▶ **WHAT THE EXERCISE ASKS**:
Please copy exactly the lines from the first in the records through the line that contains "Euer Andreas Binninger", but not the pictures.

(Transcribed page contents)
-------
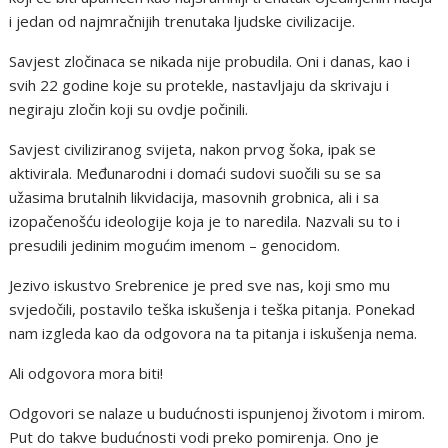
i jedan od najmračnijih trenutaka ljudske civilizacije.
Savjest zločinaca se nikada nije probudila. Oni i danas, kao i
svih 22 godine koje su protekle, nastavljaju da skrivaju i
negiraju zločin koji su ovdje počinili.
Savjest civiliziranog svijeta, nakon prvog šoka, ipak se
aktivirala. Međunarodni i domaći sudovi suočili su se sa
užasima brutalnih likvidacija, masovnih grobnica, ali i sa
izopačenošću ideologije koja je to naredila. Nazvali su to i
presudili jedinim mogućim imenom – genocidom.
Jezivo iskustvo Srebrenice je pred sve nas, koji smo mu
svjedočili, postavilo teška iskušenja i teška pitanja. Ponekad
nam izgleda kao da odgovora na ta pitanja i iskušenja nema.
Ali odgovora mora biti!
Odgovori se nalaze u budućnosti ispunjenoj životom i mirom.
Put do takve budućnosti vodi preko pomirenja. Ono je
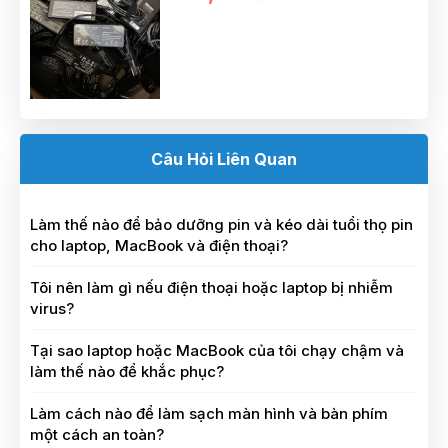
Câu Hỏi Liên Quan
Làm thế nào để bảo dưỡng pin và kéo dài tuổi thọ pin
cho laptop, MacBook và điện thoại?
Tôi nên làm gì nếu điện thoại hoặc laptop bị nhiễm
virus?
Tại sao laptop hoặc MacBook của tôi chạy chậm và
làm thế nào để khắc phục?
Làm cách nào để làm sạch màn hình và bàn phím
một cách an toàn?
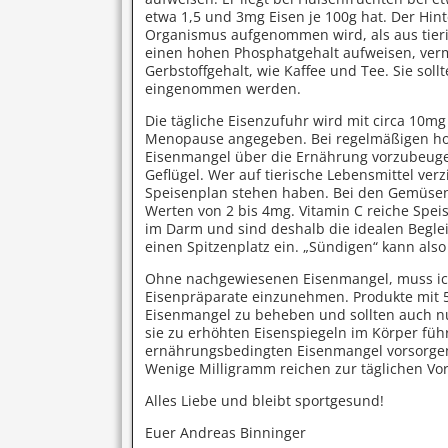
etwa 1,5 und 3mg Eisen je 100g hat. Der Hin
Organismus aufgenommen wird, als aus tieris
einen hohen Phosphatgehalt aufweisen, ver
Gerbstoffgehalt, wie Kaffee und Tee. Sie sol
eingenommen werden.
Die tägliche Eisenzufuhr wird mit circa 10
Menopause angegeben. Bei regelmäßigen hoh
Eisenmangel über die Ernährung vorzubeugen,
Geflügel. Wer auf tierische Lebensmittel ver
Speisenplan stehen haben. Bei den Gemüsen s
Werten von 2 bis 4mg. Vitamin C reiche Spei
im Darm und sind deshalb die idealen Beglei
einen Spitzenplatz ein. „Sündigen“ kann als
Ohne nachgewiesenen Eisenmangel, muss ich 
Eisenpräparate einzunehmen. Produkte mit 5
Eisenmangel zu beheben und sollten auch nu
sie zu erhöhten Eisenspiegeln im Körper fü
ernährungsbedingten Eisenmangel vorsorgen m
Wenige Milligramm reichen zur täglichen Vo
Alles Liebe und bleibt sportgesund!
Euer Andreas Binninger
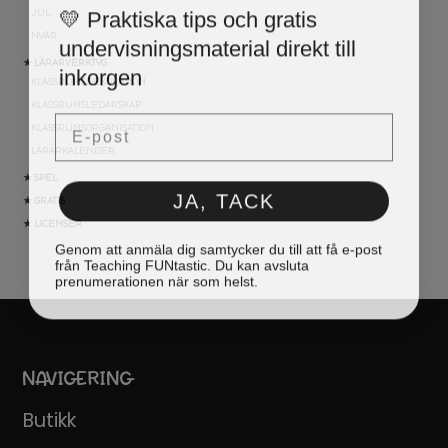
💛 Praktiska tips och gratis
JUL
undervisningsmaterial direkt till
NYÅR
inkorgen
★ LÄRARVERKTYG
KLASSRUMSDEKORATION
KLASSRUMSLEDARSKAP
Email
KLASSRUMSORGANISATION
LÄRARKALENDER
★ SPEL
JA, TACK
★ GRATIS
★ LICENSER
Genom att anmäla dig samtycker du till att få e-post
från Teaching FUNtastic. Du kan avsluta
prenumerationen när som helst.
NAVIGERING
Butikk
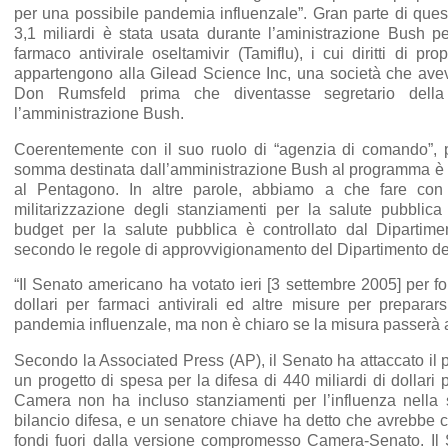
per una possibile pandemia influenzale”. Gran parte di ques
3,1 miliardi è stata usata durante l’aministrazione Bush pe
farmaco antivirale oseltamivir (Tamiflu), i cui diritti di propr
appartengono alla Gilead Science Inc, una società che ave
Don Rumsfeld prima che diventasse segretario della
l’amministrazione Bush.
Coerentemente con il suo ruolo di “agenzia di comando”, p
somma destinata dall’amministrazione Bush al programma è 
al Pentagono. In altre parole, abbiamo a che fare con
militarizzazione degli stanziamenti per la salute pubblica 
budget per la salute pubblica è controllato dal Dipartime
secondo le regole di approvvigionamento del Dipartimento de
“Il Senato americano ha votato ieri [3 settembre 2005] per for
dollari per farmaci antivirali ed altre misure per prepara
pandemia influenzale, ma non è chiaro se la misura passerà 
Secondo la Associated Press (AP), il Senato ha attaccato il
un progetto di spesa per la difesa di 440 miliardi di dollari 
Camera non ha incluso stanziamenti per l’influenza nella 
bilancio difesa, e un senatore chiave ha detto che avrebbe c
fondi fuori dalla versione compromesso Camera-Senato. Il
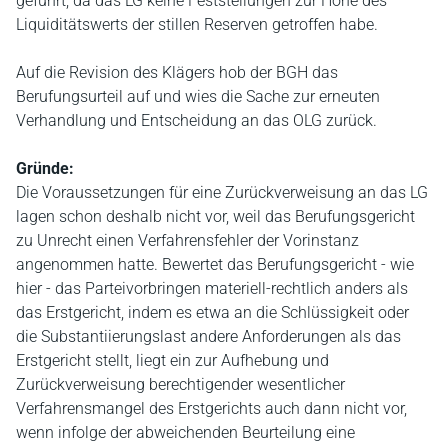
geführt, da das LG keine Feststellungen zur Höhe des
Liquiditätswerts der stillen Reserven getroffen habe.
Auf die Revision des Klägers hob der BGH das
Berufungsurteil auf und wies die Sache zur erneuten
Verhandlung und Entscheidung an das OLG zurück.
Gründe:
Die Voraussetzungen für eine Zurückverweisung an das LG
lagen schon deshalb nicht vor, weil das Berufungsgericht
zu Unrecht einen Verfahrensfehler der Vorinstanz
angenommen hatte. Bewertet das Berufungsgericht - wie
hier - das Parteivorbringen materiell-rechtlich anders als
das Erstgericht, indem es etwa an die Schlüssigkeit oder
die Substantiierungslast andere Anforderungen als das
Erstgericht stellt, liegt ein zur Aufhebung und
Zurückverweisung berechtigender wesentlicher
Verfahrensmangel des Erstgerichts auch dann nicht vor,
wenn infolge der abweichenden Beurteilung eine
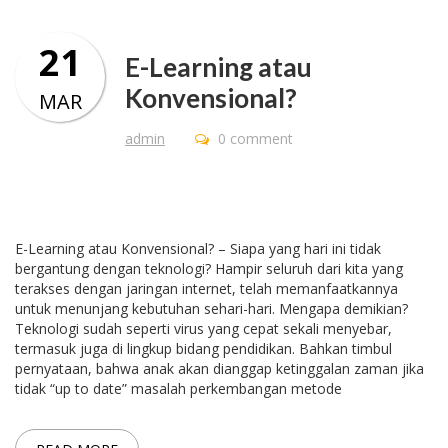
21
E-Learning atau
Konvensional?
MAR
admin
0 comment
E-Learning atau Konvensional? – Siapa yang hari ini tidak
bergantung dengan teknologi? Hampir seluruh dari kita yang
terakses dengan jaringan internet, telah memanfaatkannya
untuk menunjang kebutuhan sehari-hari. Mengapa demikian?
Teknologi sudah seperti virus yang cepat sekali menyebar,
termasuk juga di lingkup bidang pendidikan. Bahkan timbul
pernyataan, bahwa anak akan dianggap ketinggalan zaman jika
tidak “up to date” masalah perkembangan metode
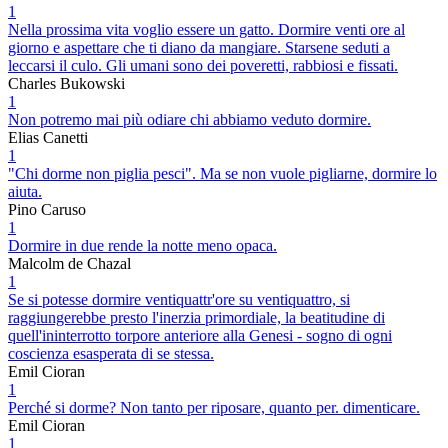
1
Nella prossima vita voglio essere un gatto. Dormire venti ore al
giorno e aspettare che ti diano da mangiare. Starsene seduti a
leccarsi il culo. Gli umani sono dei poveretti, rabbiosi e fissati.
Charles Bukowski
1
Non potremo mai più odiare chi abbiamo veduto dormire.
Elias Canetti
1
"Chi dorme non piglia pesci". Ma se non vuole pigliarne, dormire lo
aiuta.
Pino Caruso
1
Dormire in due rende la notte meno opaca.
Malcolm de Chazal
1
Se si potesse dormire ventiquattr'ore su ventiquattro, si
raggiungerebbe presto l'inerzia primordiale, la beatitudine di
quell'ininterrotto torpore anteriore alla Genesi - sogno di ogni
coscienza esasperata di se stessa.
Emil Cioran
1
Perché si dorme? Non tanto per riposare, quanto per. dimenticare.
Emil Cioran
1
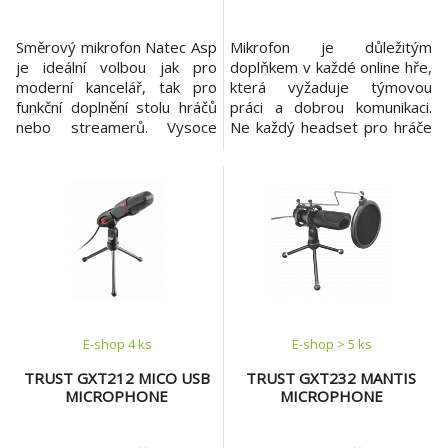
Směrový mikrofon Natec Asp
Mikrofon je důležitým
je ideální volbou jak pro
doplňkem v každé online hře,
moderní kancelář, tak pro
která vyžaduje týmovou
funkční doplnění stolu hráčů
práci a dobrou komunikaci.
nebo streamerů. Vysoce
Ne každý headset pro hráče
kvalitní převodník zvuku a
má kvalitní mikrofon nebo si
citlivost, poutavý design a
hráči často vybírají sluchátka
jedinečný kardioidní snímací
bez mikrofonu. Mikrofon
polárizace jsou hlavními
Genesis Radium 100
výhodami tohoto produktu.
uspokojí všechny základní
PERFEKTNÍ KVALITA Natec
potřeby v oblasti hraní nebo
Asp je dokonale přizpůsoben
záznamu zvuku a videa.
nejen každodenní
Kompaktní velikost, tlačítko
zt
E-shop 4 ks
E-shop > 5 ks
TRUST GXT212 MICO USB
TRUST GXT232 MANTIS
MICROPHONE
MICROPHONE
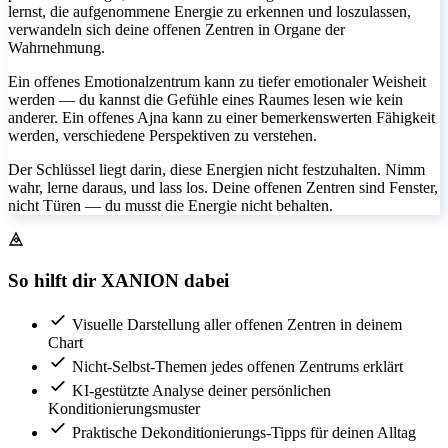
lernst, die aufgenommene Energie zu erkennen und loszulassen,
verwandeln sich deine offenen Zentren in Organe der
Wahrnehmung.
Ein offenes Emotionalzentrum kann zu tiefer emotionaler Weisheit
werden — du kannst die Gefühle eines Raumes lesen wie kein
anderer. Ein offenes Ajna kann zu einer bemerkenswerten Fähigkeit
werden, verschiedene Perspektiven zu verstehen.
Der Schlüssel liegt darin, diese Energien nicht festzuhalten. Nimm
wahr, lerne daraus, und lass los. Deine offenen Zentren sind Fenster,
nicht Türen — du musst die Energie nicht behalten.
So hilft dir XANION dabei
Visuelle Darstellung aller offenen Zentren in deinem
Chart
Nicht-Selbst-Themen jedes offenen Zentrums erklärt
KI-gestützte Analyse deiner persönlichen
Konditionierungsmuster
Praktische Dekonditionierungs-Tipps für deinen Alltag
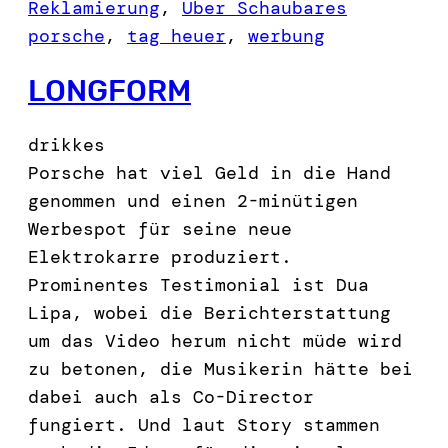
Reklamierung
, 
Über Schaubares
porsche
, 
tag heuer
, 
werbung
LONGFORM
drikkes
Porsche hat viel Geld in die Hand
genommen und einen 2-minütigen
Werbespot für seine neue
Elektrokarre produziert.
Prominentes Testimonial ist Dua
Lipa, wobei die Berichterstattung
um das Video herum nicht müde wird
zu betonen, die Musikerin hätte bei
dabei auch als Co-Director
fungiert. Und laut Story stammen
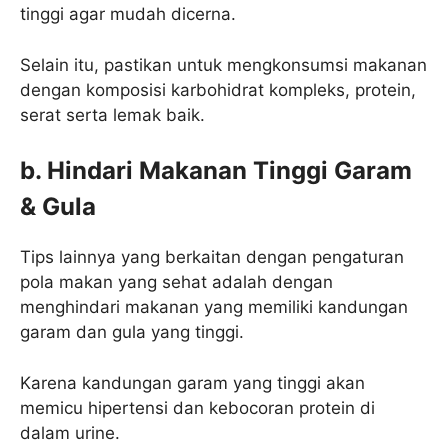
tinggi agar mudah dicerna.
Selain itu, pastikan untuk mengkonsumsi makanan
dengan komposisi karbohidrat kompleks, protein,
serat serta lemak baik.
b. Hindari Makanan Tinggi Garam
& Gula
Tips lainnya yang berkaitan dengan pengaturan
pola makan yang sehat adalah dengan
menghindari makanan yang memiliki kandungan
garam dan gula yang tinggi.
Karena kandungan garam yang tinggi akan
memicu hipertensi dan kebocoran protein di
dalam urine.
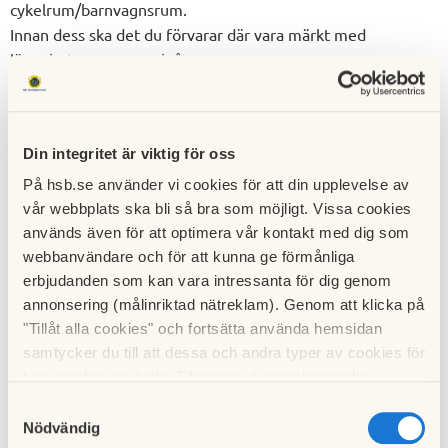
cykelrum/barnvagnsrum.
Innan dess ska det du förvarar där vara märkt med
lägenhetsnummer och år.
Ex:
Lgh: 96, år: 2021
Din integritet är viktig för oss
På hsb.se använder vi cookies för att din upplevelse av
Allt som inte är märkt kommer vi ta hand om. Uppenbart
vår webbplats ska bli så bra som möjligt. Vissa cookies
skräp slängs.
används även för att optimera vår kontakt med dig som
Övergivna cyklar kommer att anmälas till polisen som
webbanvändare och för att kunna ge förmånliga
hittegods.
erbjudanden som kan vara intressanta för dig genom
Saknar du något efter denna dag så hör du av dig till
annonsering (målinriktad nätreklam). Genom att klicka på
Vicevärden snarast.
"Tillåt alla cookies" och fortsätta använda hemsidan
samtycker du till att dessa och andra typer av cookies för
t.ex. analys används. Eftersom vi respekterar din
integritet kan du välja att inte tillåta vissa typer av
Samtyckesval
cookies och välja att endast tillåta ett urval.
Nödvändig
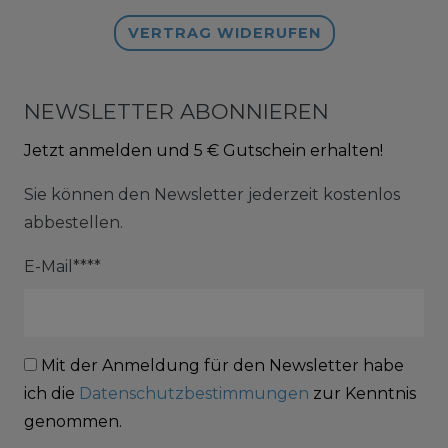
VERTRAG WIDERUFEN
NEWSLETTER ABONNIEREN
Jetzt anmelden und 5 € Gutschein erhalten!
Sie können den Newsletter jederzeit kostenlos
abbestellen.
E-Mail****
Mit der Anmeldung für den Newsletter habe
ich die
Datenschutzbestimmungen
zur Kenntnis
genommen.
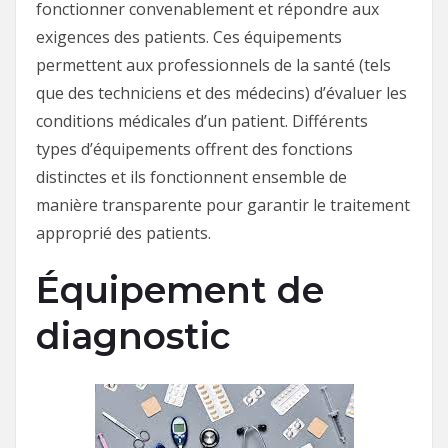
fonctionner convenablement et répondre aux
exigences des patients. Ces équipements
permettent aux professionnels de la santé (tels
que des techniciens et des médecins) d’évaluer les
conditions médicales d’un patient. Différents
types d’équipements offrent des fonctions
distinctes et ils fonctionnent ensemble de
manière transparente pour garantir le traitement
approprié des patients.
Équipement de
diagnostic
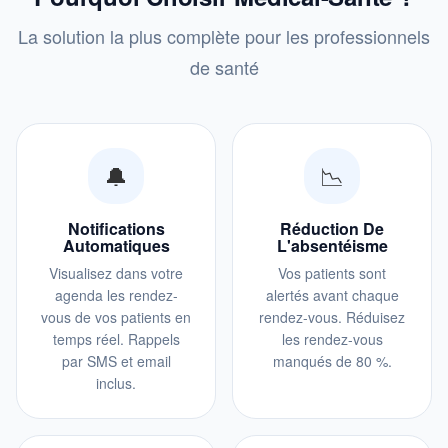
La solution la plus complète pour les professionnels
de santé
🔔
📉
Notifications
Réduction De
Automatiques
L'absentéisme
Visualisez dans votre
Vos patients sont
agenda les rendez-
alertés avant chaque
vous de vos patients en
rendez-vous. Réduisez
temps réel. Rappels
les rendez-vous
par SMS et email
manqués de 80 %.
inclus.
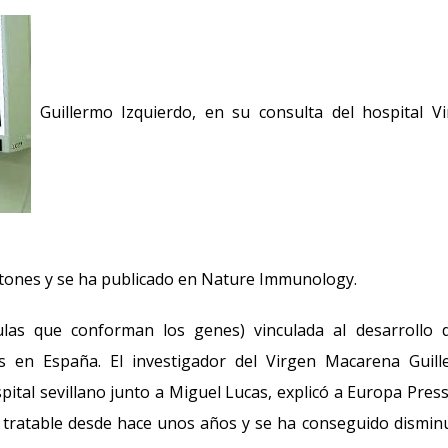
Guillermo Izquierdo, en su consulta del hospital V
ratones y se ha publicado en Nature Immunology.
ulas que conforman los genes) vinculada al desarrollo 
 en España. El investigador del Virgen Macarena Guill
spital sevillano junto a Miguel Lucas, explicó a Europa Pres
 tratable desde hace unos años y se ha conseguido disminu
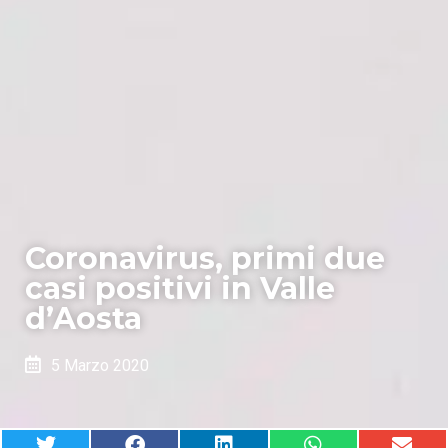
Coronavirus, primi due
casi positivi in Valle
d’Aosta
5 Marzo 2020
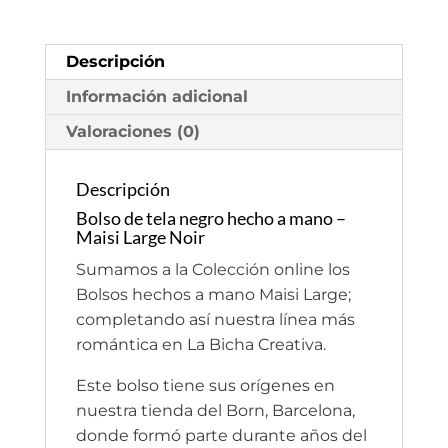
a
mano
-
Descripción
Maisi
Información adicional
Large
Valoraciones (0)
Noir
cantidad
Descripción
Bolso de tela negro hecho a mano –
Maisi Large Noir
Sumamos a la Colección online los
Bolsos hechos a mano Maisi Large;
completando así nuestra línea más
romántica en La Bicha Creativa.
Este bolso tiene sus orígenes en
nuestra tienda del Born, Barcelona,
donde formó parte durante años del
-------
▶ **TASK RESULT**:
i jedan od najmračnijih trenutaka ljudske civilizacije.
Savjest zločinaca se nikada nije probudila. Oni i danas, kao i
svih 22 godine koje su protekle, nastavljaju da skrivaju i
negiraju zločin koji su ovdje počinili.
Savjest civiliziranog svijeta, nakon prvog šoka, ipak se
aktivirala. Međunarodni i domaći sudovi suočili su se sa
užasima brutalnih likvidacija, masovnih grobnica, ali i sa
izopačenošću ideologije koja je to naredila. Nazvali su to i
presudili jedinim mogućim imenom – genocidom.
Jezivo iskustvo Srebrenice je pred sve nas, koji smo mu
svjedočili, postavilo teška iskušenja i teška pitanja. Ponekad
nam izgleda kao da odgovora na ta pitanja i iskušenja nema.
Ali odgovora mora biti!
Odgovori se nalaze u budućnosti ispunjenoj životom i mirom.
Put do takve budućnosti vodi preko pomirenja. Ono je
Câu Hỏi Liên Quan
Làm thế nào để bảo dưỡng pin và kéo dài tuổi thọ pin
cho laptop, MacBook và điện thoại?
Tôi nên làm gì nếu điện thoại hoặc laptop bị nhiễm
virus?
Tại sao laptop hoặc MacBook của tôi chạy chậm và
làm thế nào để khắc phục?
Làm cách nào để làm sạch màn hình và bàn phím
một cách an toàn?
etwa 1,5 und 3mg Eisen je 100g hat. Der Hin
Organismus aufgenommen wird, als aus tieris
einen hohen Phosphatgehalt aufweisen, ver
Gerbstoffgehalt, wie Kaffee und Tee. Sie sol
eingenommen werden.
Die tägliche Eisenzufuhr wird mit circa 10
Menopause angegeben. Bei regelmäßigen hoh
Eisenmangel über die Ernährung vorzubeugen,
Geflügel. Wer auf tierische Lebensmittel ver
Speisenplan stehen haben. Bei den Gemüsen s
Werten von 2 bis 4mg. Vitamin C reiche Spei
im Darm und sind deshalb die idealen Beglei
einen Spitzenplatz ein. „Sündigen“ kann als
Ohne nachgewiesenen Eisenmangel, muss ich 
Eisenpräparate einzunehmen. Produkte mit 5
Eisenmangel zu beheben und sollten auch nu
sie zu erhöhten Eisenspiegeln im Körper fü
ernährungsbedingten Eisenmangel vorsorgen m
Wenige Milligramm reichen zur täglichen Vo
Alles Liebe und bleibt sportgesund!
Euer Andreas Binninger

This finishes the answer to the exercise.